High Village    (Friday arrival)
Located on the hill behind the Breezy Point Convention Center.  Building has underground parking, swimming pool, kiddie pool and jacuzzi.  All units enter from a common hallway. Building has no elevator.  New restrooms and coin laundry facility have been added in the North (700 side) garage.

 700 - 729, 800,802,806,808
One bedroom units have a queen bed in the bedroom with a whirlpool bathtub. Bathroom with shower, kitchen with cooktop and convection microwave (PARTIAL KITCHEN - no oven) sleep sofa, TV/VCR and gas fireplace in the living room.  Gas grills are located on the deck outside of swimming pool.

 801 - 829
Two bedroom units have a king or queen bed, whirlpool tub and 1/2 bath in the loft bedroom.  A queen bed and a second bathroom are on the lower level.  The kitchen with cooktop and convection microwave (PARTIAL KITCHEN - no oven) adjoins the living area with sleep sofa, TV/VCR and gas fireplace.  Gas grills are located on the deck outside of swimming pool.

Point Condo - 501, 505, 507, 509   (Friday arrival)
Located on the shore of Pelican Lake, these main level units are two bedrooms each with a king bed and two baths with no stairs. Each unit has a full kitchen, gas fireplace, TV/VCR, sleeper sofa and washer/dryer.  A patio area is accessible from living room and master bedroom.  Point Condo is connected to Breezy Center and Point Place via indoor walkways.  Charcoal grills are located on the beach.

Point Condo - 502 504-508- 512    (Friday arrival)
Located on the shore of Pelican Lake, these second floor units are one bedroom with loft, two and half bath with stairs. Loft bedroom has a king bed and bath, lower bedroom has 2 double beds with another full bath.  A full kitchen, another 1/2 bath off main hallway, gas fireplace, TV/VCR, sleep sofa and washer/dryer complete the indoor features.  Walkout to lakeside balcony area from living room. Building is connected to Breezy Center and Point Place via indoor walkways.
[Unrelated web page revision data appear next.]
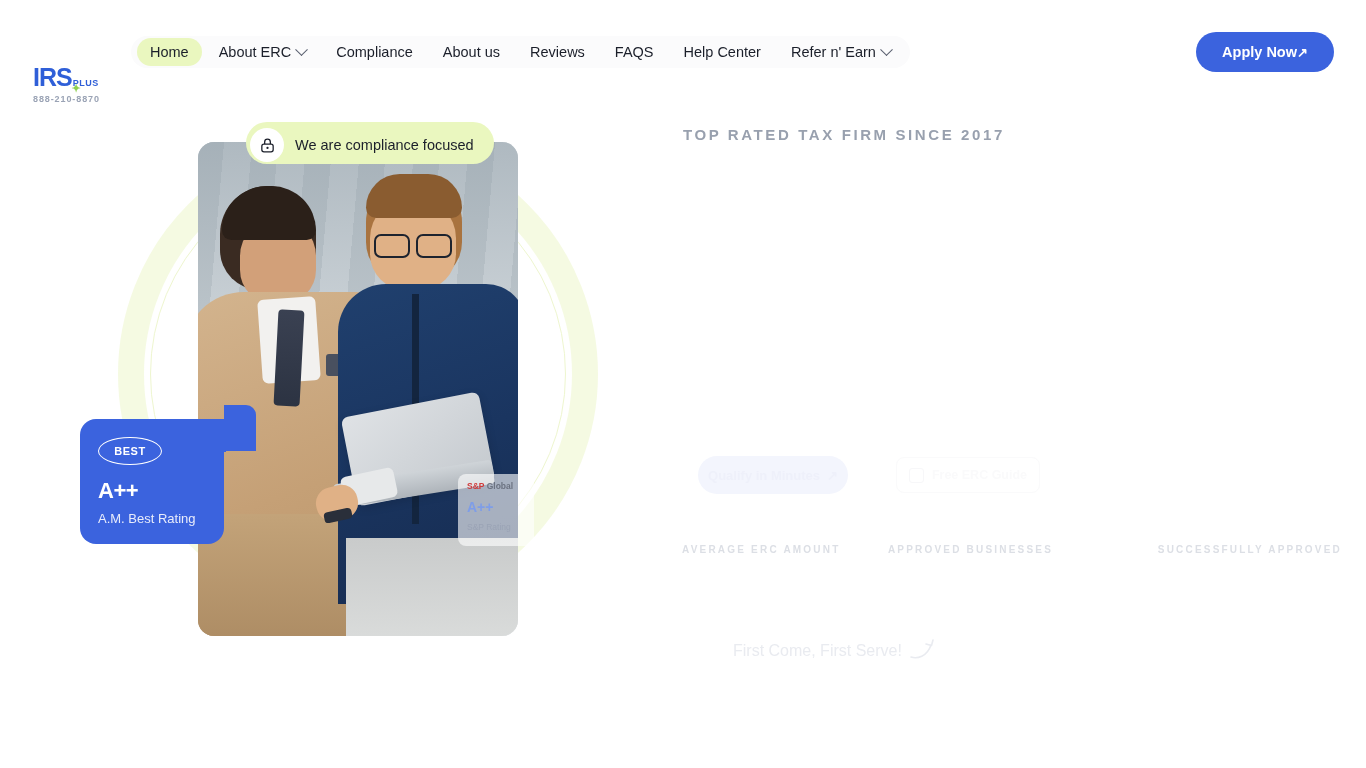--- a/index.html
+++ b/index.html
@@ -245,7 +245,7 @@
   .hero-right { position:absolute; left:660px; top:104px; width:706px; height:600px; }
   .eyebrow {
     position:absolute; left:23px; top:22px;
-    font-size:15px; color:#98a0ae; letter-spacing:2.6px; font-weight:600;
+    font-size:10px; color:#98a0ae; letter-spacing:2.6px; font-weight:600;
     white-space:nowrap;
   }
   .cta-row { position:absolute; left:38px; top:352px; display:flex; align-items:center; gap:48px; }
Point Place - 513 - 547 (Odd numbered)  (Friday arrival)
Located on the shore of Pelican Lake, the one bedroom lower level unit has no stairs.  A queen in bedroom and one bath, full kitchen, gas fireplace, sleep sofa and 4 person Jacuzzi tub enclosed in glass overlooks the lake and completes the features.  Connected to Point Condo and Breezy Center via walkway.   Beach and playground area accessible from patio.

Point Place - 514 - 548 (Even numbered)  (Friday arrival)
Located on the shore of Pelican Lake, these are two bedroom, two bath, upper-level units.  A king bed and bathroom in loft bedroom, a queen bed in lower bedroom with a second bath in main hall. Full kitchen, gas fireplace, sleep sofa, a 4 person Jacuzzi tub enclosed in glass overlooks the lake.  Connected to Point Condo and Breezy Center via walkway, the sandy beach and playground area are easily accessible.

Pelican Shores  - 458 & 459 (Sunday arrival) 
Located on the shore of Pelican Lake, approximately ½ mile from the center of the resort.  Each unit has a king size bed and bath in upper bedroom, 2 twin beds in upper loft area that overlooks main living area.  A queen bed in lower bedroom with a second full bath on main level with kitchen, gas fireplace, washer and dryer, sleep sofa complete the amenities.  A gas BBQ grill is located on the back deck and private boat dock.

Marina Bay -
Located on Breezy Bay, these units share a common area with 2 gas grills and patio seating on the lakeside lawn.  A private boat dock and access to the Pelican Bay outdoor pool are available in the summer.  All units feature a full kitchen, TV/VCR, fireplace and sleep sofa in the living room. Some units also have washers/dryers.

551 & 559   (Sunday arrival)
A one-bedroom condo with a king or queen size bed in bedroom and a full bath.  

552-554-555-558   
These two bedroom units have a king bed, a queen bed and two bathrooms.  

553-556-557 
These three bedroom condos have 2 levels with all bedrooms on the lower level.  A king bed and bath complete the master bedroom, queen bed in the second bedroom and double bed in the third bedroom with a hall bathroom complete the lower level.  Upper level will have 1/2 bath. The three bedrooms also feature a wet bar for entertaining.

I have stayed in several condos at Breezy Point Timeshare and White Birch.  White Birch is always my first choice as the units are nicer.  However, being right on the edge of Pelican Lake is nice too.  I have stayed in High Village, Breezy Center, Marina Bay, Point Place, Point Condos, and Pelican Bay.  So far my favorite building is Pelican Bay.  High Village is the least desireable - so avoid a Friday check-in with a partial kitchen (those are High Village).  Friday check-in with a full kithen will be either Point Place or Point Condo and those are fine.

Hope this helps.


----------



## temerson (Mar 22, 2006)

Thanks for all the info, especially your own views on the areas that you've stayed in.  It sounds like a huge resort!  I just hope the mosquitos decide to take a break while we're visiting


----------



## northwoodsgal (Mar 23, 2006)

It's a huge resort and crowded.  Just picture a normal resort and then add little cottages anywhere there's enough open space to put one.   That's what the resort is like.  Private cottages mixed in among the resort buildings.  Unless you can get a room that looks on to the lake, I would skip this resort.  We visited last summer and left after a few days.  It was just way too congested for us.


----------